#### [Text to read]
<<<<

Passing Judgment – Dream Teams are made of these

In all the major sports, the term “Dream Team” has been used as a moniker for a handful of teams.  The term originated in the sports vernacular with the 1992 Olympic men’s basketball team which was comprised of legends such as Michael Jordan, Larry Bird, Magic Johnson, Charles Barkley, Karl Malone, and a litany of other superstars.  Only in a dream could a team of this caliber be assembled.  Other teams could only dream of competing against them.  That team went on to achieve unprecedented success and is one of only eight teams enshrined in the basketball Hall of Fame.

Prior to the 2010/2011 NBA season, the Miami Heat acquired free agents LeBron James and Chris Bosh to complement superstar Dwyane Wade.  This assemblage of talent caused the NBA universe and basketball experts to deem the Heat as “the Dream Team” of the current NBA.  They were all but handed the championship before the season’s opening tipoff.  While it took several weeks for Miami to gel as a team, they did go on to have a tremendous season and find themselves in the NBA Finals against the Dallas Mavericks.  What was thought to be an inevitable championship turned into an indictment of LeBron’s character and a celebration of a true team victory led by Dirk Nowitzki.  It is still very likely that Miami will eventually win a championship during LeBron’s tenure.  But players on a so-called Dream Team still must go out and perform against other professionals who are even more motivated to turn those dreams into nightmares.

>>>>

#### [Raw data]

<<<<

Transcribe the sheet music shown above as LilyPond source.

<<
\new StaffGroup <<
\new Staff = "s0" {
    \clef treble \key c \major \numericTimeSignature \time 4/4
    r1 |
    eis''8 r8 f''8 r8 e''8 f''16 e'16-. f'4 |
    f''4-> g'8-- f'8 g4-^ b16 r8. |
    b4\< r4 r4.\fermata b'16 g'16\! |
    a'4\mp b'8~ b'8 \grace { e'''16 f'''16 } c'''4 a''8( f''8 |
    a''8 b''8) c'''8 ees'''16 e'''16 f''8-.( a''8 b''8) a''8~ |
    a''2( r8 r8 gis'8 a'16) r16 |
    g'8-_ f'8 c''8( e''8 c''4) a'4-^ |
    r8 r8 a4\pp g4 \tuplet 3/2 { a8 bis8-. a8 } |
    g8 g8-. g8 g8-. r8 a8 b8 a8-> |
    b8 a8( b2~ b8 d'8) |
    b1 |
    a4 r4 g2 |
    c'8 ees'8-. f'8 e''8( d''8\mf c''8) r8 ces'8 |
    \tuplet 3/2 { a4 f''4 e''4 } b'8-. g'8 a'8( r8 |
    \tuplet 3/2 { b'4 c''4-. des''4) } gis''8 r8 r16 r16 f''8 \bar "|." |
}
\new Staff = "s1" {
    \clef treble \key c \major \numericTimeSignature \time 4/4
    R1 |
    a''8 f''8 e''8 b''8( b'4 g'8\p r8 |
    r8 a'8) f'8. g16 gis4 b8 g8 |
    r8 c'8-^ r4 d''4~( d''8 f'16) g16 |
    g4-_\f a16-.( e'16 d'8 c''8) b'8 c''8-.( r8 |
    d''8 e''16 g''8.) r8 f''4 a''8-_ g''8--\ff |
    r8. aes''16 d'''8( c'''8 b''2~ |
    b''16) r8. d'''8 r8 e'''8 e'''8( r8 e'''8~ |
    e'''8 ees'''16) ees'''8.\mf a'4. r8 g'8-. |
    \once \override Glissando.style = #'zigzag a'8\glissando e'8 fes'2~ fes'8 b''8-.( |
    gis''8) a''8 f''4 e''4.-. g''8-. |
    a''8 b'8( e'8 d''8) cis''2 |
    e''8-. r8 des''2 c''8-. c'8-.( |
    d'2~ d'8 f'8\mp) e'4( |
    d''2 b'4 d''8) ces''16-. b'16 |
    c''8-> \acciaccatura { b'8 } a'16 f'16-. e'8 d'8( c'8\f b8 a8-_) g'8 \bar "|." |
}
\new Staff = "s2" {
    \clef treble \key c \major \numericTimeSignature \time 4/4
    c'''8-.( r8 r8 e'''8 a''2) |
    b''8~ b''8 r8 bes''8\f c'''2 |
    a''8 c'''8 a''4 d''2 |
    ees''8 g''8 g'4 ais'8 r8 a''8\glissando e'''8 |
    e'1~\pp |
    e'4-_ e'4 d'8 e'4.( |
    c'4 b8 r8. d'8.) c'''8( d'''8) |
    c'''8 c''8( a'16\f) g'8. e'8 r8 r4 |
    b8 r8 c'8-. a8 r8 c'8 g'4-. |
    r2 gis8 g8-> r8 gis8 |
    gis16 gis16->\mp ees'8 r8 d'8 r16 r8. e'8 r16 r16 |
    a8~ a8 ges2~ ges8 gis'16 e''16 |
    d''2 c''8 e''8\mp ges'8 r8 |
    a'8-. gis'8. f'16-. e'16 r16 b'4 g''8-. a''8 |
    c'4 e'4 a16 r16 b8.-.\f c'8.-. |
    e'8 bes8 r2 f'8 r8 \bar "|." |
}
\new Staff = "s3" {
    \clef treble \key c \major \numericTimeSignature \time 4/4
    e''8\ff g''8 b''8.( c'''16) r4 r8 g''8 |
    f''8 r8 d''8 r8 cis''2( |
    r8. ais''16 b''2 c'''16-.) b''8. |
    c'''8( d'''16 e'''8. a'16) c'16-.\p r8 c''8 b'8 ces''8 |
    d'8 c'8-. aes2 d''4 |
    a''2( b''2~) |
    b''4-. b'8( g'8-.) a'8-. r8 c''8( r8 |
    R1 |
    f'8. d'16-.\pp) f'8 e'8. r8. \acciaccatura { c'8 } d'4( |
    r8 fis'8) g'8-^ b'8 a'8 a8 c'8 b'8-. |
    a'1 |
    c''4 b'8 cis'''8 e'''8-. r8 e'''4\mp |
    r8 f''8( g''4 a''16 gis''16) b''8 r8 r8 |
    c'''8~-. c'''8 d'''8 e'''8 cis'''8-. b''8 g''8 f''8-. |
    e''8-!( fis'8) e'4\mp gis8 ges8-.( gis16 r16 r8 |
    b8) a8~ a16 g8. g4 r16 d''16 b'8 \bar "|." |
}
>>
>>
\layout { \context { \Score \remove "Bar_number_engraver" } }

>>>>

#### [Aim of the exercise]
Repeat the passage from the Dream Team text word for word, starting at "In all the major" and ending at "Hall of Fame.". These rows have no connection to the text about sports Dream Teams.

#### [Written solution]
In all the major sports, the term “Dream Team” has been used as a moniker for a handful of teams.  The term originated in the sports vernacular with the 1992 Olympic men’s basketball team which was comprised of legends such as Michael Jordan, Larry Bird, Magic Johnson, Charles Barkley, Karl Malone, and a litany of other superstars.  Only in a dream could a team of this caliber be assembled.  Other teams could only dream of competing against them.  That team went on to achieve unprecedented success and is one of only eight teams enshrined in the basketball Hall of Fame.